With two decades worth of data, the facts support prohibiting cell use while driving. One insurance company estimated that in 2010 more than two-thirds of drivers use cell phones. A California Highway patrol study found that about 10 percent of drivers are using cell phones at any time. The National Highway Safety Administration reports that more than 3,000 fatalities in 2015 were due to distracted driving. That’s about 10 percent of all traffic fatalities.

Individuals who drive while sending or reading text messages are 23 more times likely to be involved in a car crash than other drivers. A crash typically happens within an average of three seconds after a driver is distracted.

Modern information technology can be tools for solving the problems it created. Two websites are useful for discouraging texting while driving. Itcanwait.com offers a pledge that you, the driver, will put your phone down while driving. The site also provides educational materials including a realistic simulation demonstrating the impact of distracted driving. DriveSafe.ly is a mobile application that reads text messages and emails aloud in real time and automatically responds without drivers touching their cellphone.

My own informal observation of local drivers is that a lot more than 10 percent use cellphones while driving. My eyes see that closer to 25 percent of drivers who pass through Stadium and Broadway are actively using a cellphone and that at least that many have a cellphone on the seat or console ready to go, if needed. There has been an epidemic of cellphone users and it is not limited to drivers 21 and under. In fact, I would venture that 21 and under drivers are probably no riskier than are older drivers.

The chief consequence of text while driving is distracted driving. Despite our desire to make it so, multi-tasking is a myth. The brain cannot not competently handle many tasks at once. A distraction is interrupted thought. Failure to see an object or another vehicle is a textbook example of distracted driving.

Driving patterns have changed over the past decade — most likely due to cellphones. Failure to signal, delayed passage through left hand-turns and four-way stops, and hogging the left lane are widespread driving practices due to cellphones. It is common practice, i.e. more than half, for vehicles leaving the University hospital or the MU sports complex via Stadium towards the Mall to go immediately into the left lane and stay there until they exit at Broadway, the mall or I-70. They prefer the left lane because it gives them more flexibility while checking their cellphone.

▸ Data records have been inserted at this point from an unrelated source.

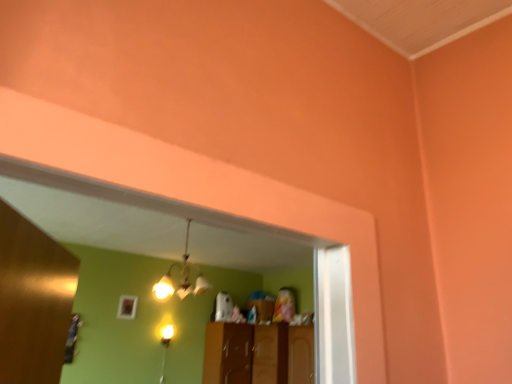
Question: In terms of height, does matte brass chandelier at center look taller or shorter compared to brown wood cabinet at center?

Choices:
 (A) short
 (B) tall

Answer: (A)

Question: Looking at their shapes, would you say matte brass chandelier at center is wider or thinner than brown wood cabinet at center?

Choices:
 (A) wide
 (B) thin

Answer: (B)

Question: Is point (183, 264) closer or farther from the camera than point (215, 377)?

Choices:
 (A) farther
 (B) closer

Answer: (B)

Question: Considering their positions, is brown wood cabinet at center located in front of or behind matte brass chandelier at center?

Choices:
 (A) behind
 (B) front

Answer: (A)

Question: From their relative heights in the image, would you say brown wood cabinet at center is taller or shorter than matte brass chandelier at center?

Choices:
 (A) short
 (B) tall

Answer: (B)

Question: From the image's perspective, is brown wood cabinet at center located above or below matte brass chandelier at center?

Choices:
 (A) above
 (B) below

Answer: (B)

Question: Is point (236, 344) positioned closer to the camera than point (188, 279)?

Choices:
 (A) closer
 (B) farther

Answer: (B)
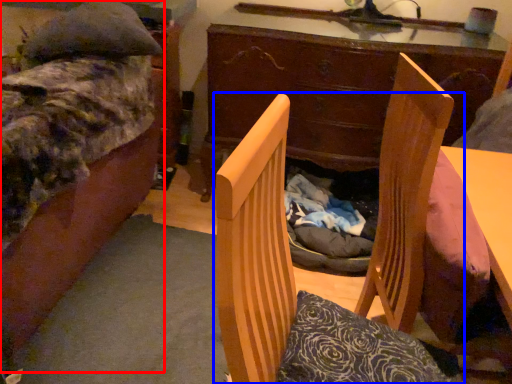
Question: Which object is closer to the camera taking this photo, bed (highlighted by a red box) or chair (highlighted by a blue box)?

Choices:
 (A) bed
 (B) chair

Answer: (B)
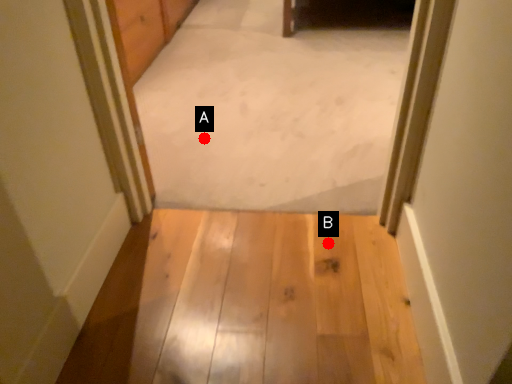
Question: Two points are circled on the image, labeled by A and B beside each circle. Which point is closer to the camera?

Choices:
 (A) A is closer
 (B) B is closer

Answer: (B)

Running on city streets has become more hazardous as well. Running in the bike lane toward traffic is dangerous because of the vehicles that straddle the bike lane so the driver has a buffer on both sides. Similarly, running in subdivisions is dangerous due to the vehicles turning right at a stop sign without ever looking for oncoming runners or pedestrians.

Regulating distracting driving presents several challenges, including deciding between “primary” and “secondary’ enforcement and deciding how much surveillance is appropriate. Designating distracting driving as an illegal driving behavior is a deterrent in itself. Most citizens prefer to comply with the law. A local ordinance will serve as a little nudge to cause drivers to do what they know they should do, i.e. put down their phones and drive more safely.

David Webber joined the MU Political Science Department in 1986 and wrote his first column for the Missourian in 1994.